**Exercise objective**
Ignoring the pictures, copy the data exactly.

**Provided data**

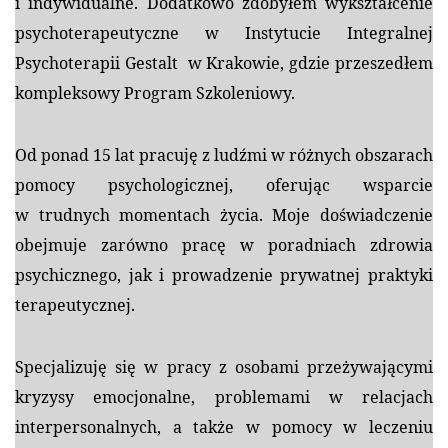
i indywidualne. Dodatkowo zdobyłem wykształcenie
psychoterapeutyczne w Instytucie Integralnej
Psychoterapii Gestalt w Krakowie, gdzie przeszedłem
kompleksowy Program Szkoleniowy.
Od ponad 15 lat pracuję z ludźmi w różnych obszarach
pomocy
psychologicznej, oferując wsparcie
w trudnych momentach życia. Moje doświadczenie
obejmuje zarówno pracę w poradniach zdrowia
psychicznego, jak i prowadzenie prywatnej praktyki
terapeutycznej.
Specjalizuję się w pracy z osobami przeżywającymi
kryzysy emocjonalne, problemami w relacjach
interpersonalnych, a także w pomocy w leczeniu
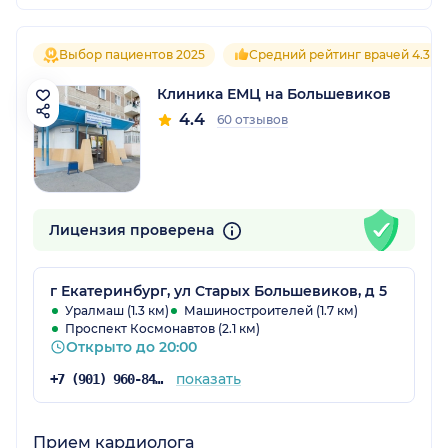
Выбор пациентов 2025
Средний рейтинг врачей 4.3
Клиника ЕМЦ на Большевиков
4.4
60 отзывов
Лицензия проверена
г Екатеринбург, ул Старых Большевиков, д 5
Уралмаш (1.3 км)
Машиностроителей (1.7 км)
Проспект Космонавтов (2.1 км)
Открыто до 20:00
показать
+7 (901) 960-84-27
Прием кардиолога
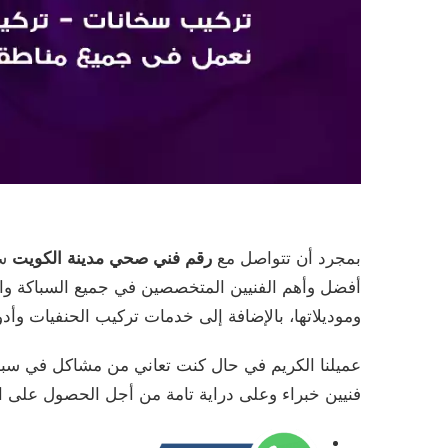
بمجرد أن تتواصل مع
رقم فني صحي مدينة الكويت
سو
أفضل وأهم الفنيين المتخصصين في جميع السباكة وا
وموديلاتها، بالإضافة إلى خدمات تركيب الحنفيات وأد
عميلنا الكريم في حال كنت تعاني من مشاكل في سباك
فنيين خبراء وعلى دراية تامة من أجل الحصول على ال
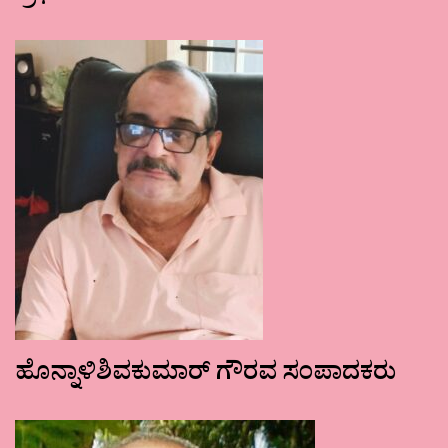
ಹೊನ್ನಾಳಿಶಿವಕುಮಾರ್ ಗೌರವ ಸಂಪಾದಕರು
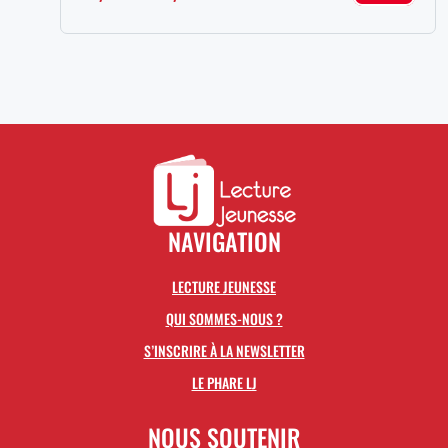
de
prix :
12,00€
à
14,00€
NAVIGATION
LECTURE JEUNESSE
QUI SOMMES-NOUS ?
S’INSCRIRE À LA NEWSLETTER
LE PHARE LJ
NOUS SOUTENIR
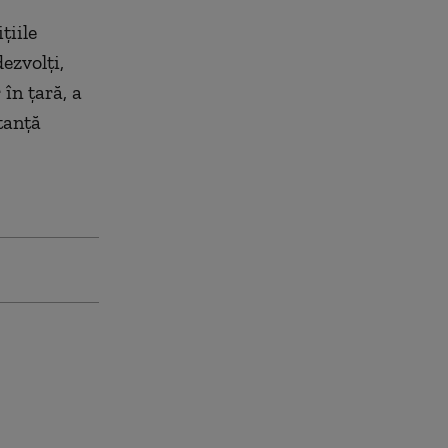
țiile
dezvolți,
în țară, a
tanță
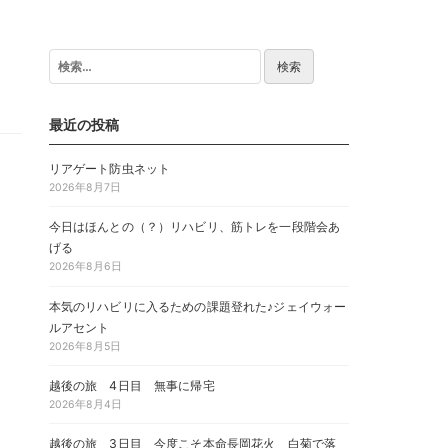
検
索:
最近の投稿
リアゲート防虫ネット
2026年8月7日
今日はほんとの（？）リハビリ、筋トレを一段階会あ
げる
2026年8月6日
本気のリハビリに入るための課題登れた♪ジェイウォー
ルアセント
2026年8月5日
越後の旅 4日目 無事に帰宅
2026年8月4日
越後の旅 3日目 今度こそ本命長岡花火 白菊で落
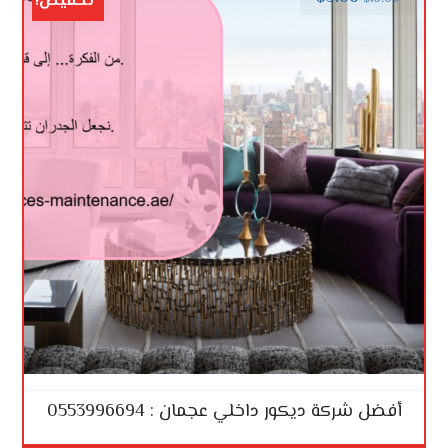
تخفيض!
أفضل شركة ديكور داخلي عجمان : 0553996694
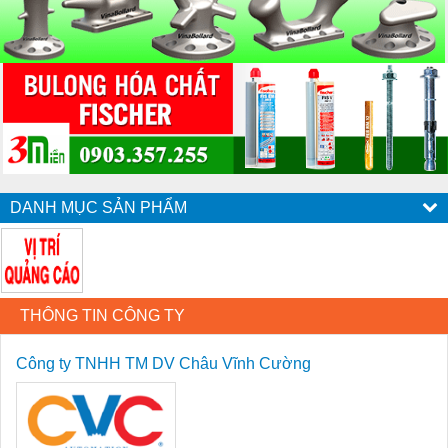
DANH MỤC SẢN PHẨM
THÔNG TIN CÔNG TY
Công ty TNHH TM DV Châu Vĩnh Cường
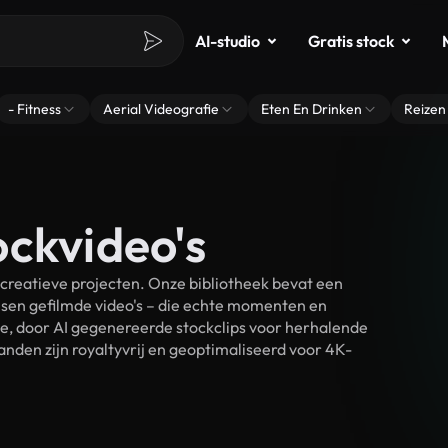
AI-studio
Gratis stock
- Fitness
Aerial Videografie
Eten En Drinken
Reizen
ockvideo's
creatieve projecten. Onze bibliotheek bevat een
sen gefilmde video's – die echte momenten en
ke, door AI gegenereerde stockclips voor herhalende
nden zijn royaltyvrij en geoptimaliseerd voor 4K-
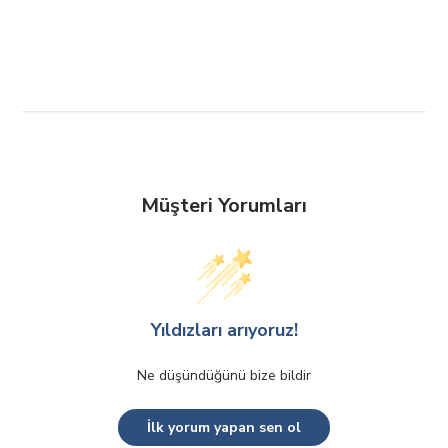
Müşteri Yorumları
Yıldızları arıyoruz!
Ne düşündüğünü bize bildir
İlk yorum yapan sen ol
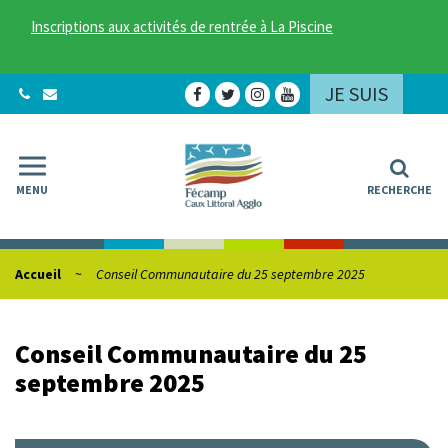
Gestion des traceurs
Inscriptions aux activités de rentrée à La Piscine
JE SUIS
Lien
Lien
Lien
Lien
vers
vers
vers
vers
le
le
le
la
compte
compte
compte
chaîne
Facebook
Twitter
Instagram
Youtube
MENU
RECHERCHE
Accueil
Conseil Communautaire du 25 septembre 2025
Conseil Communautaire du 25
septembre 2025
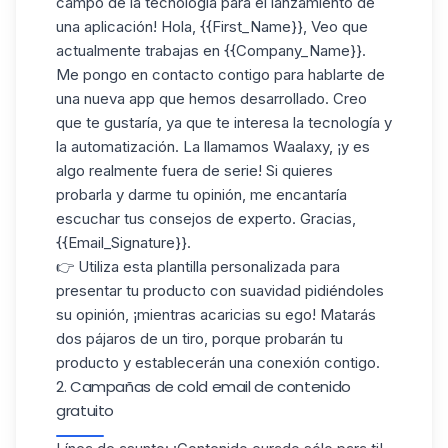
campo de la tecnología para el lanzamiento de
una aplicación! Hola, {{First_Name}}, Veo que
actualmente trabajas en {{Company_Name}}.
Me pongo en contacto contigo para hablarte de
una nueva app que hemos desarrollado. Creo
que te gustaría, ya que te interesa la tecnología y
la automatización. La llamamos Waalaxy, ¡y es
algo realmente fuera de serie! Si quieres
probarla y darme tu opinión, me encantaría
escuchar tus consejos de experto. Gracias,
{{Email_Signature}}.
👉 Utiliza esta plantilla personalizada para
presentar tu producto con suavidad
pidiéndoles
su opinión
, ¡mientras acaricias su ego! Matarás
dos pájaros de un tiro, porque probarán tu
producto y establecerán una conexión contigo.
2. Campañas de cold email de contenido
gratuito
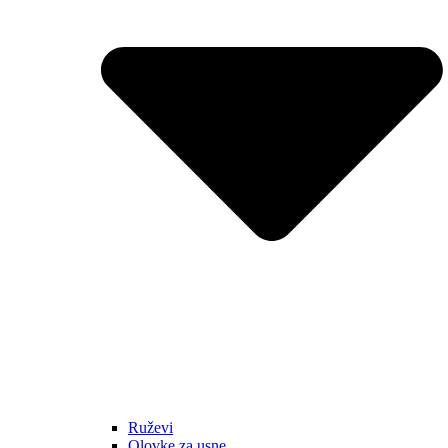
Ruževi
Olovke za usne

**Written solution**
i indywidualne. Dodatkowo zdobyłem wykształcenie
psychoterapeutyczne w Instytucie Integralnej
Psychoterapii Gestalt w Krakowie, gdzie przeszedłem
kompleksowy Program Szkoleniowy.
Od ponad 15 lat pracuję z ludźmi w różnych obszarach
pomocy
psychologicznej, oferując wsparcie
w trudnych momentach życia. Moje doświadczenie
obejmuje zarówno pracę w poradniach zdrowia
psychicznego, jak i prowadzenie prywatnej praktyki
terapeutycznej.
Specjalizuję się w pracy z osobami przeżywającymi
kryzysy emocjonalne, problemami w relacjach
interpersonalnych, a także w pomocy w leczeniu
Выбор пациентов 2025
Средний рейтинг врачей 4.3
Клиника ЕМЦ на Большевиков
4.4
60 отзывов
Лицензия проверена
г Екатеринбург, ул Старых Большевиков, д 5
Уралмаш (1.3 км)
Машиностроителей (1.7 км)
Проспект Космонавтов (2.1 км)
Открыто до 20:00
показать
+7 (901) 960-84-27
Прием кардиолога
بمجرد أن تتواصل مع
رقم فني صحي مدينة الكويت
سو
أفضل وأهم الفنيين المتخصصين في جميع السباكة وا
وموديلاتها، بالإضافة إلى خدمات تركيب الحنفيات وأد
عميلنا الكريم في حال كنت تعاني من مشاكل في سباك
فنيين خبراء وعلى دراية تامة من أجل الحصول على ال
ಹೊನ್ನಾಳಿಶಿವಕುಮಾರ್ ಗೌರವ ಸಂಪಾದಕರು
de
prix :
12,00€
à
14,00€
NAVIGATION
LECTURE JEUNESSE
QUI SOMMES-NOUS ?
S’INSCRIRE À LA NEWSLETTER
LE PHARE LJ
NOUS SOUTENIR
țiile
dezvolți,
în țară, a
tanță
検
索:
最近の投稿
リアゲート防虫ネット
2026年8月7日
今日はほんとの（？）リハビリ、筋トレを一段階会あ
げる
2026年8月6日
本気のリハビリに入るための課題登れた♪ジェイウォー
ルアセント
2026年8月5日
越後の旅 4日目 無事に帰宅
2026年8月4日
越後の旅 3日目 今度こそ本命長岡花火 白菊で落
تخفيض!
أفضل شركة ديكور داخلي عجمان : 0553996694
DANH MỤC SẢN PHẨM
THÔNG TIN CÔNG TY
Công ty TNHH TM DV Châu Vĩnh Cường
AI-studio
Gratis stock
- Fitness
Aerial Videografie
Eten En Drinken
Reizen
ockvideo's
creatieve projecten. Onze bibliotheek bevat een
sen gefilmde video's – die echte momenten en
ke, door AI gegenereerde stockclips voor herhalende
nden zijn royaltyvrij en geoptimaliseerd voor 4K-
Müşteri Yorumları
Yıldızları arıyoruz!
Ne düşündüğünü bize bildir
İlk yorum yapan sen ol
Gestion des traceurs
Inscriptions aux activités de rentrée à La Piscine
JE SUIS
Lien
Lien
Lien
Lien
vers
vers
vers
vers
le
le
le
la
compte
compte
compte
chaîne
Facebook
Twitter
Instagram
Youtube
MENU
RECHERCHE
Accueil
Conseil Communautaire du 25 septembre 2025
Conseil Communautaire du 25
septembre 2025
campo de la tecnología para el lanzamiento de
una aplicación! Hola, {{First_Name}}, Veo que
actualmente trabajas en {{Company_Name}}.
Me pongo en contacto contigo para hablarte de
una nueva app que hemos desarrollado. Creo
que te gustaría, ya que te interesa la tecnología y
la automatización. La llamamos Waalaxy, ¡y es
algo realmente fuera de serie! Si quieres
probarla y darme tu opinión, me encantaría
escuchar tus consejos de experto. Gracias,
{{Email_Signature}}.
👉 Utiliza esta plantilla personalizada para
presentar tu producto con suavidad
pidiéndoles
su opinión
, ¡mientras acaricias su ego! Matarás
dos pájaros de un tiro, porque probarán tu
producto y establecerán una conexión contigo.
2. Campañas de cold email de contenido
gratuito
Ruževi
Olovke za usne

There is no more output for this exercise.